**Assignment:** Line count for "Oroño": give how many lines in the data below contain it, with no other words.

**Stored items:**

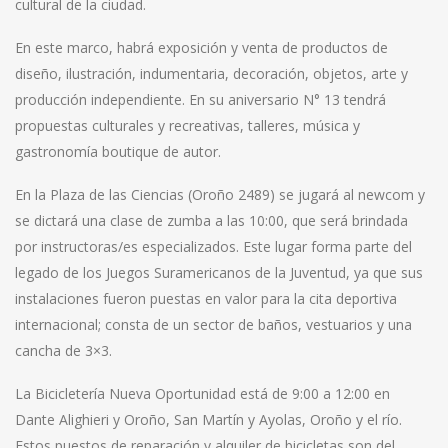
cultural de la ciudad.
En este marco, habrá exposición y venta de productos de
diseño, ilustración, indumentaria, decoración, objetos, arte y
producción independiente. En su aniversario N° 13 tendrá
propuestas culturales y recreativas, talleres, música y
gastronomía boutique de autor.
En la Plaza de las Ciencias (Oroño 2489) se jugará al newcom y
se dictará una clase de zumba a las 10:00, que será brindada
por instructoras/es especializados. Este lugar forma parte del
legado de los Juegos Suramericanos de la Juventud, ya que sus
instalaciones fueron puestas en valor para la cita deportiva
internacional; consta de un sector de baños, vestuarios y una
cancha de 3×3.
La Bicicletería Nueva Oportunidad está de 9:00 a 12:00 en
Dante Alighieri y Oroño, San Martín y Ayolas, Oroño y el río.
Estos puestos de reparación y alquiler de bicicletas son del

**Answer box:** 2